* Records from a dataset:

──────────────────────────────

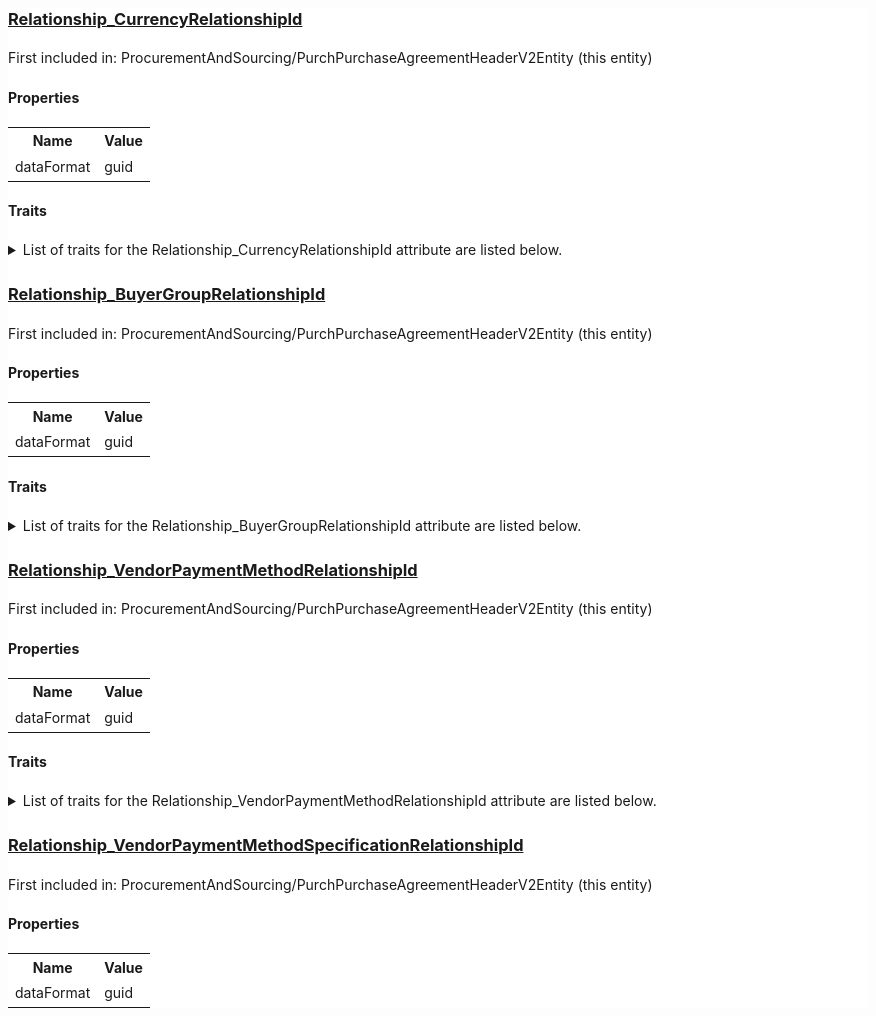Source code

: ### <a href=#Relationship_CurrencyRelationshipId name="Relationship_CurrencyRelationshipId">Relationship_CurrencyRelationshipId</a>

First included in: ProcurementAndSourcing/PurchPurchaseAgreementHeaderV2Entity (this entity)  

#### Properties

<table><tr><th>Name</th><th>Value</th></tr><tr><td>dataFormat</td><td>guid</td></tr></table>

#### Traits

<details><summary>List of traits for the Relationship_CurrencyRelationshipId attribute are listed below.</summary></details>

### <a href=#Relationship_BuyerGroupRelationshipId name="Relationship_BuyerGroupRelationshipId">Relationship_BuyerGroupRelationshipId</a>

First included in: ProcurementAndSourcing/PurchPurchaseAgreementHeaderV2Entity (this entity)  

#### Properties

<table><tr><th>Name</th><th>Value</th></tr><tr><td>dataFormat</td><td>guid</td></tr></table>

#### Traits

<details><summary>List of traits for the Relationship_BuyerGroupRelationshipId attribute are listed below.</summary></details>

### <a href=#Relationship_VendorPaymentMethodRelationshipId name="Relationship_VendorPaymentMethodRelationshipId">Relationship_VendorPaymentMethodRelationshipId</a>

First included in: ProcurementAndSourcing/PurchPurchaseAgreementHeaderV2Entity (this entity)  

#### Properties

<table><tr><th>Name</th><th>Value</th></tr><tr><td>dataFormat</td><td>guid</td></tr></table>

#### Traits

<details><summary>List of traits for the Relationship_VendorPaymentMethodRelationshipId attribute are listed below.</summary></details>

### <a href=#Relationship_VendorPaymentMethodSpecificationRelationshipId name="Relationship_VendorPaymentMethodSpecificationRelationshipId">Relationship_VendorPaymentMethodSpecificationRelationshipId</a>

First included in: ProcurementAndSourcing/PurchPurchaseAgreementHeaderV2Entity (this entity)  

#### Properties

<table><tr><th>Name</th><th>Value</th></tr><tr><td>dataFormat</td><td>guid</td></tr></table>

──────────────────────────────

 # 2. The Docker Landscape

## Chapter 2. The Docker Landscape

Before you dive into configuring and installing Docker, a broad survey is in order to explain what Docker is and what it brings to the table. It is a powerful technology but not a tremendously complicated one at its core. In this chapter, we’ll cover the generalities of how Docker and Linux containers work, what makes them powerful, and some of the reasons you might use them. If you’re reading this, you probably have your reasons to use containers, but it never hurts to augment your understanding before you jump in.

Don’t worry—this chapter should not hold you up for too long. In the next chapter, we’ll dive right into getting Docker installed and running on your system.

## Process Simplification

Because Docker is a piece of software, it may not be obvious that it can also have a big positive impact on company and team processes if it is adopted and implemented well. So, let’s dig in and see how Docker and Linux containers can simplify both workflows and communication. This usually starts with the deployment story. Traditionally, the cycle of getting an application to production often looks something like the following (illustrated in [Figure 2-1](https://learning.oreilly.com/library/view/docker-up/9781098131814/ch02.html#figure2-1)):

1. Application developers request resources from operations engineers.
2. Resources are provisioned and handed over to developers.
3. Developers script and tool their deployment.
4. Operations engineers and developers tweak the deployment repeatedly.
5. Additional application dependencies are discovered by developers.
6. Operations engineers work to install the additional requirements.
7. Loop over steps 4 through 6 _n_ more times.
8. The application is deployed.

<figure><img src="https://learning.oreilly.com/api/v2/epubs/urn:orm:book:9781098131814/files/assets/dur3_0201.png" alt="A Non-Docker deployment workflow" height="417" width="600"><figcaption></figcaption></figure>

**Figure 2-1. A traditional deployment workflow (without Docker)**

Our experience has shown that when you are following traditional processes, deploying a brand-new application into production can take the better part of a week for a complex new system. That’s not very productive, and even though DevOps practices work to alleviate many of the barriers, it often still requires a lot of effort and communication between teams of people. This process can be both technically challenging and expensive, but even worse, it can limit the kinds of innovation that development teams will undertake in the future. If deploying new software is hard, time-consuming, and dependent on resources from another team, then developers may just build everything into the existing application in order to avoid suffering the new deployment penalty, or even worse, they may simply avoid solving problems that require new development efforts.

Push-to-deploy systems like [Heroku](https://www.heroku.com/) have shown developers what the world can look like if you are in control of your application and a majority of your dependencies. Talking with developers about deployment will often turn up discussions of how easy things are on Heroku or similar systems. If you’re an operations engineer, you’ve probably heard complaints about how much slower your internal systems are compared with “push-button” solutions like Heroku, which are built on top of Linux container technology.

──────────────────────────────

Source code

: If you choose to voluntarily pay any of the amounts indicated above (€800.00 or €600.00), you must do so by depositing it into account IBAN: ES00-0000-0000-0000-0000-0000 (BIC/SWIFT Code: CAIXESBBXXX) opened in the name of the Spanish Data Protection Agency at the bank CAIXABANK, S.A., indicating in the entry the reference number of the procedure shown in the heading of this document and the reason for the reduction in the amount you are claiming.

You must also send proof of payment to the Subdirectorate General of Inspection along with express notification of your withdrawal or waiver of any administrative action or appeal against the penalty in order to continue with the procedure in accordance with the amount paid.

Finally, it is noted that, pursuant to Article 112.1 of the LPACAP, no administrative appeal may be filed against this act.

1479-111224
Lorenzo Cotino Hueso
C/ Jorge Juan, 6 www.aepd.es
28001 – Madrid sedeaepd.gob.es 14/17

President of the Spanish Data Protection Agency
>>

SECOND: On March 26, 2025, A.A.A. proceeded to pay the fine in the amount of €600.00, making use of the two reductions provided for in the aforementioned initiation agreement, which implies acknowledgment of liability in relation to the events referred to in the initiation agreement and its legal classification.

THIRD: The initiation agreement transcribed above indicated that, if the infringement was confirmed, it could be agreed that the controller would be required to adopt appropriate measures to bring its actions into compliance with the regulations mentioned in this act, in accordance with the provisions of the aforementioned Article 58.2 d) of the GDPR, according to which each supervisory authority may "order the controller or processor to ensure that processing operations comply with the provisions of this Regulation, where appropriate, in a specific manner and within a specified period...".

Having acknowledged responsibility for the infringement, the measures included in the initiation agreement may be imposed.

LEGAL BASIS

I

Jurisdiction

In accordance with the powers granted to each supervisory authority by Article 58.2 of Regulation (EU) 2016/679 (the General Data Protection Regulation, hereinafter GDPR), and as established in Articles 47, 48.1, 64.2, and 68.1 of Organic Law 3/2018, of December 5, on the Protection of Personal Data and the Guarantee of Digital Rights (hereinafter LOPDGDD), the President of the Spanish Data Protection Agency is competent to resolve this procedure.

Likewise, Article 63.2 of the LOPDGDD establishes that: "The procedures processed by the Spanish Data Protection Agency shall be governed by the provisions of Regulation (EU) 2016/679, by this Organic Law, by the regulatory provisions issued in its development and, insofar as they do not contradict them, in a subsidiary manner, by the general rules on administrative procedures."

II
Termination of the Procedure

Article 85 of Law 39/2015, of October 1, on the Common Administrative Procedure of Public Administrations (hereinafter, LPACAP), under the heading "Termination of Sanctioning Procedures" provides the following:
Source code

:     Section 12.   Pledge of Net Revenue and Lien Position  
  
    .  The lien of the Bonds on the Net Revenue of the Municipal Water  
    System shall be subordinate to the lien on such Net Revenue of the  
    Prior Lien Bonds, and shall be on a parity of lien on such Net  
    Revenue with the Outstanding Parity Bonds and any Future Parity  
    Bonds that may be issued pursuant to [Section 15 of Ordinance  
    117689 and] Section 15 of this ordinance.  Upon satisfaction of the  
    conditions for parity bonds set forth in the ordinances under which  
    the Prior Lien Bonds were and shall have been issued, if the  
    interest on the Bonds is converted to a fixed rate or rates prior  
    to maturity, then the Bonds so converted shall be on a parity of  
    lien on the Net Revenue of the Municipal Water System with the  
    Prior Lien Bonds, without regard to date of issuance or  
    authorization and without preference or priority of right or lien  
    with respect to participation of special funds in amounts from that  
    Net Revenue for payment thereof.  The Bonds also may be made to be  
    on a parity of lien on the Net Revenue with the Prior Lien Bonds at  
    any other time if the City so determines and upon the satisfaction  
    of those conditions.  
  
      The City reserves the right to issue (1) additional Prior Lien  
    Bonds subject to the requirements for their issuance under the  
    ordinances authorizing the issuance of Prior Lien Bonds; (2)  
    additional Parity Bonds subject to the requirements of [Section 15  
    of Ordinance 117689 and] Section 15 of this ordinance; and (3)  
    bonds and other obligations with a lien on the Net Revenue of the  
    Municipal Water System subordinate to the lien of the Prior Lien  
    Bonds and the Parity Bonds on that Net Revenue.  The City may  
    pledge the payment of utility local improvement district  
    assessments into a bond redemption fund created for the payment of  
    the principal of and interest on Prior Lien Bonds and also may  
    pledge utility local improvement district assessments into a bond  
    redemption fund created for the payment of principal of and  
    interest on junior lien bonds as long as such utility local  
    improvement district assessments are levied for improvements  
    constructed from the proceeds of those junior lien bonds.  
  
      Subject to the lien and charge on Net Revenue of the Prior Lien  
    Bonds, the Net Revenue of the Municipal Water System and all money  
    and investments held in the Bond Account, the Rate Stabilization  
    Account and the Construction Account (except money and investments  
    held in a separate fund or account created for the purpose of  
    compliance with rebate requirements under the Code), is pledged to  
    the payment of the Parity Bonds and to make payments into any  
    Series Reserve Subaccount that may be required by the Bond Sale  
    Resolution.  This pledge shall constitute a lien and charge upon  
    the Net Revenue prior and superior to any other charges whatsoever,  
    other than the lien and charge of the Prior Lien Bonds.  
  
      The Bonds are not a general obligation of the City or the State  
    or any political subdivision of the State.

──────────────────────────────

* Task requirements: Only one stretch of the data above is needed. Restate it word for word, from the line containing "Termination of the Procedure" through the line containing "with respect to", both ends included.

* Expected answer:
Termination of the Procedure

Article 85 of Law 39/2015, of October 1, on the Common Administrative Procedure of Public Administrations (hereinafter, LPACAP), under the heading "Termination of Sanctioning Procedures" provides the following:
Source code

:     Section 12.   Pledge of Net Revenue and Lien Position  
  
    .  The lien of the Bonds on the Net Revenue of the Municipal Water  
    System shall be subordinate to the lien on such Net Revenue of the  
    Prior Lien Bonds, and shall be on a parity of lien on such Net  
    Revenue with the Outstanding Parity Bonds and any Future Parity  
    Bonds that may be issued pursuant to [Section 15 of Ordinance  
    117689 and] Section 15 of this ordinance.  Upon satisfaction of the  
    conditions for parity bonds set forth in the ordinances under which  
    the Prior Lien Bonds were and shall have been issued, if the  
    interest on the Bonds is converted to a fixed rate or rates prior  
    to maturity, then the Bonds so converted shall be on a parity of  
    lien on the Net Revenue of the Municipal Water System with the  
    Prior Lien Bonds, without regard to date of issuance or  
    authorization and without preference or priority of right or lien  
    with respect to participation of special funds in amounts from that  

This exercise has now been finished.